Guerriglia per 27 giorni
I combattimenti assunsero la forma di guerriglia e andarono avanti per 27 giorni, durante i quali anche l’intera popolazione del ghetto, compresi quelli che non si unirono alla lotta armata, fece di tutto per ostacolare i tentativi di deportazione dei nazisti, per esempio non presentandosi ai punti di raccolta e nascondendosi nei bunker sotterranei. Il successivo 8 maggio Stroop e le forze al suo comando iniziarono a riprendere gradualmente il controllo del ghetto partendo dall’edificio che era diventato il quartier generale della ZOB, al numero 18 di via Mila.
“Non è chiaro come morirono i leader del movimento armato. Secondo alcune ricostruzioni si suicidarono per evitare la cattura”.
16 maggio, «Il ghetto ebraico non esiste più»

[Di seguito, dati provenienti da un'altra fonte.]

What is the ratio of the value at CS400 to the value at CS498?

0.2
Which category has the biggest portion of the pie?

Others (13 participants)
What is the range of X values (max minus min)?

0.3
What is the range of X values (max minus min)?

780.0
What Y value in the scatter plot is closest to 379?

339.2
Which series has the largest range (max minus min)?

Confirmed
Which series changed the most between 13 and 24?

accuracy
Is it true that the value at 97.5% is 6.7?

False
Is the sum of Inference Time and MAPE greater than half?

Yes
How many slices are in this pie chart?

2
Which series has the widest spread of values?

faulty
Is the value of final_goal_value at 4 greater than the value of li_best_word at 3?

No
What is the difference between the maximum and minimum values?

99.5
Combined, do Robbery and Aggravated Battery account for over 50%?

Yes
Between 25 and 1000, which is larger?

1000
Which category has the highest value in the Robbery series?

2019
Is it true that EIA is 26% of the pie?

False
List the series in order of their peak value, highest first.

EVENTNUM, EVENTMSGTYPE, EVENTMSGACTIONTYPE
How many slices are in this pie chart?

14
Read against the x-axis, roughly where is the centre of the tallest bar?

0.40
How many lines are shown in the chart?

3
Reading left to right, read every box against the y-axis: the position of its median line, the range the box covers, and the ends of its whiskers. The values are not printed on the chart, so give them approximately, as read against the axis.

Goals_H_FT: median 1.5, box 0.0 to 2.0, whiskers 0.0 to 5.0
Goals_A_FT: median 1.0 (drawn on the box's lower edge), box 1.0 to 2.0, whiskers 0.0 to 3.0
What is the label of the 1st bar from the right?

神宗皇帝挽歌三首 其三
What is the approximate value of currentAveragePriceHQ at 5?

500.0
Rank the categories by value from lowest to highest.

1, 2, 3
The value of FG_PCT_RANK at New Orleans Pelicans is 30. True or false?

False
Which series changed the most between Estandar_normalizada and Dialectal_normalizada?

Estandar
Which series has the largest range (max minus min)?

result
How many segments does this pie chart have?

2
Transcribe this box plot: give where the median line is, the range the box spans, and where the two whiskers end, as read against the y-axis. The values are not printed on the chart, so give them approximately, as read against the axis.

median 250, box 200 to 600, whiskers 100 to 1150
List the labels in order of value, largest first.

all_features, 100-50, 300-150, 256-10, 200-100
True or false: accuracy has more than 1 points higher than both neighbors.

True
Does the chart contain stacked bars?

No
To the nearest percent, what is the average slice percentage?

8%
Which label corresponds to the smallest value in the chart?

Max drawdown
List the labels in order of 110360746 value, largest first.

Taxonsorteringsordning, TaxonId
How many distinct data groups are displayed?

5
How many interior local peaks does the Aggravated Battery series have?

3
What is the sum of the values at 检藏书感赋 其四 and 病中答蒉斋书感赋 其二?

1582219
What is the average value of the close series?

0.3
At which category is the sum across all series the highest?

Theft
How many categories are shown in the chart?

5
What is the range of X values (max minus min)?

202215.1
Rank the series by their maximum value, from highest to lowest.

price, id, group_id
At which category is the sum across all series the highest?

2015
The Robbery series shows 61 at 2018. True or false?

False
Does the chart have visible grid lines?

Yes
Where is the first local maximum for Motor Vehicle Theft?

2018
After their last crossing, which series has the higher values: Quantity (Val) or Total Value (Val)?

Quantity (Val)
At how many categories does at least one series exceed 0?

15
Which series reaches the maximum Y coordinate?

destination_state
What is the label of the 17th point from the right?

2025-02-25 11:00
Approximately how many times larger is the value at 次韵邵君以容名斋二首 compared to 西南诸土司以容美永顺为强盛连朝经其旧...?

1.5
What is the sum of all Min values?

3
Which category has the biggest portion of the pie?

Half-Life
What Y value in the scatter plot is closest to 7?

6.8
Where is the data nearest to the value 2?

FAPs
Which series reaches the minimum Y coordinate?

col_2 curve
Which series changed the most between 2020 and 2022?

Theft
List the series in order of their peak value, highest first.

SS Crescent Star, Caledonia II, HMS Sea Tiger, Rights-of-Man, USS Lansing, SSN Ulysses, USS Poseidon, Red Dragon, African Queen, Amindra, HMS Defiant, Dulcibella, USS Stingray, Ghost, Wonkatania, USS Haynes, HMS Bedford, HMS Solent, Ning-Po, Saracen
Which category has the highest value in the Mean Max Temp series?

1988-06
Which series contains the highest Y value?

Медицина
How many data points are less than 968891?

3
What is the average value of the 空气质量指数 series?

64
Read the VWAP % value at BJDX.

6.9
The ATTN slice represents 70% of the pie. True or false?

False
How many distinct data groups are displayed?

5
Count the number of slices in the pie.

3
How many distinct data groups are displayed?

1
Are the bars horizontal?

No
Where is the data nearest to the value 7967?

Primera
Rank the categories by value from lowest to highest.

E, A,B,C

La riconquista tedesca del ghetto si concluse il 16 maggio. I tedeschi demolirono l’area un pezzo per volta, procedendo isolato per isolato per catturare le persone all’interno degli edifici. Molti edifici furono bruciati, e la principale sinagoga della città, la Grande Sinagoga di via Tlomackie, fu fatta esplodere il 16 maggio del 1943. Lo stesso giorno Stroop dichiarò che «l’ex quartiere ebraico di Varsavia non esiste più».
42 mila sterminati nella Erntefest
Nelle settimane successive le SS e la polizia tedesca arrestarono e deportarono circa 42mila persone. La maggior parte di loro fu uccisa nel novembre del 1943, nell’operazione poi divenuta nota come Erntefest, ‘Operazione Festa del Raccolto’. Altre 7mila persone furono uccise direttamente nel ghetto.
Mattarella e il fascismo italiano
Mattarella: «Ad Auschwitz un crimine senza oblio né perdono». Il capo dello Stato dopo aver visitato il museo di Auschwitz. «Fare memoria dei milioni di cittadini assassinati da un regime sanguinario come quello nazista che, con la complicità dei regimi fascisti europei che consegnarono propri concittadini ai carnefici, si macchiò di un crimine atroce contro l’umanità. Un crimine che non può conoscere né oblio né perdono». Memoria chiave quando ancora oggi qualche politico inciampa nella vergogna della ‘grande sostituzione’. Non più quella ebraica dei nazisti, ma quella dei nuovi migranti, riesumata più da stupidi che da eredi di quella lontana mostruosità.
«L’odio, il pregiudizio, il razzismo, l’estremismo e l’indifferenza, il delirio e la volontà di potenza sono in agguato, sfidano in permanenza la coscienza delle persone e dei popoli».